List every line in this data where the string "Choose" occurs.
-=-=-
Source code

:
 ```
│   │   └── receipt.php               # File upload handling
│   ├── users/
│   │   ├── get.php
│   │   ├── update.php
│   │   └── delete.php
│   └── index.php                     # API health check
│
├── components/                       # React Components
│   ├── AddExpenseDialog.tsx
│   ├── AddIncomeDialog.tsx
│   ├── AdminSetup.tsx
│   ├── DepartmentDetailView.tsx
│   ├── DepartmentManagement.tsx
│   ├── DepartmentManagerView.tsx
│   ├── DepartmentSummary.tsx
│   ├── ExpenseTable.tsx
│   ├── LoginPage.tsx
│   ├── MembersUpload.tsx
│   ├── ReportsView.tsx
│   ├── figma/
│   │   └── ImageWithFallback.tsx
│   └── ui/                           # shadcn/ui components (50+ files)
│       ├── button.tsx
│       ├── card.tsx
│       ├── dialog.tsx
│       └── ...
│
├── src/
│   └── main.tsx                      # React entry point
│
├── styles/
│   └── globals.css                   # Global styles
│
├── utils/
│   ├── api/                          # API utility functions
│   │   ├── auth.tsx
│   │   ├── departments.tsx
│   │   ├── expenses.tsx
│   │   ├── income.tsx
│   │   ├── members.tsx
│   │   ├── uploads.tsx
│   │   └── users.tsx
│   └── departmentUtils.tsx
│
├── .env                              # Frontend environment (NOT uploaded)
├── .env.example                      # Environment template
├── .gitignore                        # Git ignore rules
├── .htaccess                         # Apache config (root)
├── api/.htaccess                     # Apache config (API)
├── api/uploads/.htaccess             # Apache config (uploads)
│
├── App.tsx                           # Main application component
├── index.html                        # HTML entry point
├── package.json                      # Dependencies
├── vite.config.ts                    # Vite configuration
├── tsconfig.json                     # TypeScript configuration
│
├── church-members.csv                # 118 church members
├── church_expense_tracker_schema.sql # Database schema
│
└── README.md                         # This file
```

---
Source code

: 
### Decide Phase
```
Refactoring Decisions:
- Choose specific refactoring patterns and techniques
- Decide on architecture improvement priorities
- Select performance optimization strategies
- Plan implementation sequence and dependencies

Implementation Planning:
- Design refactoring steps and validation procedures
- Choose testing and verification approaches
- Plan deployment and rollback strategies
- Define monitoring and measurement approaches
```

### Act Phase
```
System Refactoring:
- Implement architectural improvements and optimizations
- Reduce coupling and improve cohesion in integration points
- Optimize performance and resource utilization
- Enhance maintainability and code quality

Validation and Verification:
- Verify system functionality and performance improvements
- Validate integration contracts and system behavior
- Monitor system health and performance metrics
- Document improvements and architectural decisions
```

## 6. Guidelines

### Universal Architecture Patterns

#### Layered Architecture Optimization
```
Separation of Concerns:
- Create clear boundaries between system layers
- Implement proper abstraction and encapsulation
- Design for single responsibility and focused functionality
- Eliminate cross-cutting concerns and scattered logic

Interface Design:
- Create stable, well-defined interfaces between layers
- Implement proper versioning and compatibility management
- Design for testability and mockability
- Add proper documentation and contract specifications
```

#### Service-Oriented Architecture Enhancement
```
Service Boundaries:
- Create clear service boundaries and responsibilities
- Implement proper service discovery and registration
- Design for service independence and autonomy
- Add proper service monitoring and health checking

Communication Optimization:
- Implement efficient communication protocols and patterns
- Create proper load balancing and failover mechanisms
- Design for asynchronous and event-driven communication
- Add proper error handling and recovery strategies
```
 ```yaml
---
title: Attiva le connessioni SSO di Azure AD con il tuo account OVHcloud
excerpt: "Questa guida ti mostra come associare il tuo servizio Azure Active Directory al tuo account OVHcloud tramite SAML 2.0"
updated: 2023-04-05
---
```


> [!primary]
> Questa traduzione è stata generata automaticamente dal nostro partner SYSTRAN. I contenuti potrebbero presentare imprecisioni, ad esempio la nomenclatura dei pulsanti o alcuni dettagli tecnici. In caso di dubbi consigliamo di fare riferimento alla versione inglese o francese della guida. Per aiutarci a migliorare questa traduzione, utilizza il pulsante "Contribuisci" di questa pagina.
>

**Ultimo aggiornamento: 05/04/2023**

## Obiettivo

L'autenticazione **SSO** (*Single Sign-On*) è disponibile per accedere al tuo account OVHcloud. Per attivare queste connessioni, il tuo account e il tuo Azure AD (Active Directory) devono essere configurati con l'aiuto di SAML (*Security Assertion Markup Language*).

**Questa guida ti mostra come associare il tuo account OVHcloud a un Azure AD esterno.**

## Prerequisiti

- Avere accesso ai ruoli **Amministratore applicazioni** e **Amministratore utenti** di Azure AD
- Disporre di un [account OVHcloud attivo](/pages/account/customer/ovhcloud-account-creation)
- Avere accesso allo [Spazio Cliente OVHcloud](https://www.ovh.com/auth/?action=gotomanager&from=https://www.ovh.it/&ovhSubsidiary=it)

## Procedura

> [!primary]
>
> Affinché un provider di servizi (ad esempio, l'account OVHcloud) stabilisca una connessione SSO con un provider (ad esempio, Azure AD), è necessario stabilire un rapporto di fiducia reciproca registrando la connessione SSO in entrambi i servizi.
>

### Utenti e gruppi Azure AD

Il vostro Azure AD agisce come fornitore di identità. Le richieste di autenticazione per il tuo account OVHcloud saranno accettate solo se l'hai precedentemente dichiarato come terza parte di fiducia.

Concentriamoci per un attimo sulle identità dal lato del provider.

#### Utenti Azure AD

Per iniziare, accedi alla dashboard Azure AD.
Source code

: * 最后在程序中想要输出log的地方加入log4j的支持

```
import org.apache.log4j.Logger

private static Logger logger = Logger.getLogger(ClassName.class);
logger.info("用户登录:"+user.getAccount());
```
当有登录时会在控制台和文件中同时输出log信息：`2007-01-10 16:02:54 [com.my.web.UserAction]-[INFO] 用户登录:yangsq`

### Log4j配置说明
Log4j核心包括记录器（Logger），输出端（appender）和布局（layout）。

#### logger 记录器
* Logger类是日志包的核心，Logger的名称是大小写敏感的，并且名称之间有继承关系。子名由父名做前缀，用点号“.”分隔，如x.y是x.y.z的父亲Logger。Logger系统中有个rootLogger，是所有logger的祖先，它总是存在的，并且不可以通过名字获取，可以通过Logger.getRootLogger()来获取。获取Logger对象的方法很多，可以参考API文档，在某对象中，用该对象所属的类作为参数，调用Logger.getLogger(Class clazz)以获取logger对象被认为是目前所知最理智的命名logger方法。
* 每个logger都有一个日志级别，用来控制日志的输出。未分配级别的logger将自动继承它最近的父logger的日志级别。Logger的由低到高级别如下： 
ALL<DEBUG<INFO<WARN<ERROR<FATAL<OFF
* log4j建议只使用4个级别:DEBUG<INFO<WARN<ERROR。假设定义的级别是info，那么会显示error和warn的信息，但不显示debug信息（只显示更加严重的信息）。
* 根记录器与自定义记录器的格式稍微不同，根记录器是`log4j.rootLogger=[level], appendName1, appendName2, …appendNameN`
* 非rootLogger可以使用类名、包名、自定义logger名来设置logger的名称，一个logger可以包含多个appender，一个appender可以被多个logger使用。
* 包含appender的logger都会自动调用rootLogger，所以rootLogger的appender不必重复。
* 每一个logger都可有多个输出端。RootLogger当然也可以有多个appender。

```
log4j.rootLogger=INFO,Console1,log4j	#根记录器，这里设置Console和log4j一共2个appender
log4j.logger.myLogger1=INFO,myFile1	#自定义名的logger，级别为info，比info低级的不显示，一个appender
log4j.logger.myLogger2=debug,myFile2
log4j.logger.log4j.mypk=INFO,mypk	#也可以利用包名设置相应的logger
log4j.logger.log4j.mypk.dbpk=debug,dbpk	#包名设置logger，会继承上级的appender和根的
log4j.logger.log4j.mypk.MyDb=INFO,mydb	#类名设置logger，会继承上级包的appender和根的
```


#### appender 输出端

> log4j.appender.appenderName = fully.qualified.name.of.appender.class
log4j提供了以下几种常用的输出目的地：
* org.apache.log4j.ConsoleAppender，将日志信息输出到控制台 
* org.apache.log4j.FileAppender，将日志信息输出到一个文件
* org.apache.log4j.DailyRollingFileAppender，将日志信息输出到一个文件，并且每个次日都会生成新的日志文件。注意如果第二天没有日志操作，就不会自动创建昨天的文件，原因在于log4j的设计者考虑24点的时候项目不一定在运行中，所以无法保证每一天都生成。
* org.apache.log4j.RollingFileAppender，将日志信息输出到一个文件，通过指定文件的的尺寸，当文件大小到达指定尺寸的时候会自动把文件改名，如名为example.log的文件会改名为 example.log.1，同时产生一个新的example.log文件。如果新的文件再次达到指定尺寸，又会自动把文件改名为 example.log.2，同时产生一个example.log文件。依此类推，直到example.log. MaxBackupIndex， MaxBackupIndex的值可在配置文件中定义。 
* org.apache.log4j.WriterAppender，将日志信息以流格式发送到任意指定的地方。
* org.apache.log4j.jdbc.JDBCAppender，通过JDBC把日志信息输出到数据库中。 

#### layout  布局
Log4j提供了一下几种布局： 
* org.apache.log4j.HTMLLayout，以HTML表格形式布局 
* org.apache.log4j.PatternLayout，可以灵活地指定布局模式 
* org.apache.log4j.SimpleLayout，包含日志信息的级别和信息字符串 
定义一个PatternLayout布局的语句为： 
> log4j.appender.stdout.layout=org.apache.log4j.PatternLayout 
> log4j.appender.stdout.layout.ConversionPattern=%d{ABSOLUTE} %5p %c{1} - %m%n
-=-=-
§ Result below
- Choose specific refactoring patterns and techniques
- Choose testing and verification approaches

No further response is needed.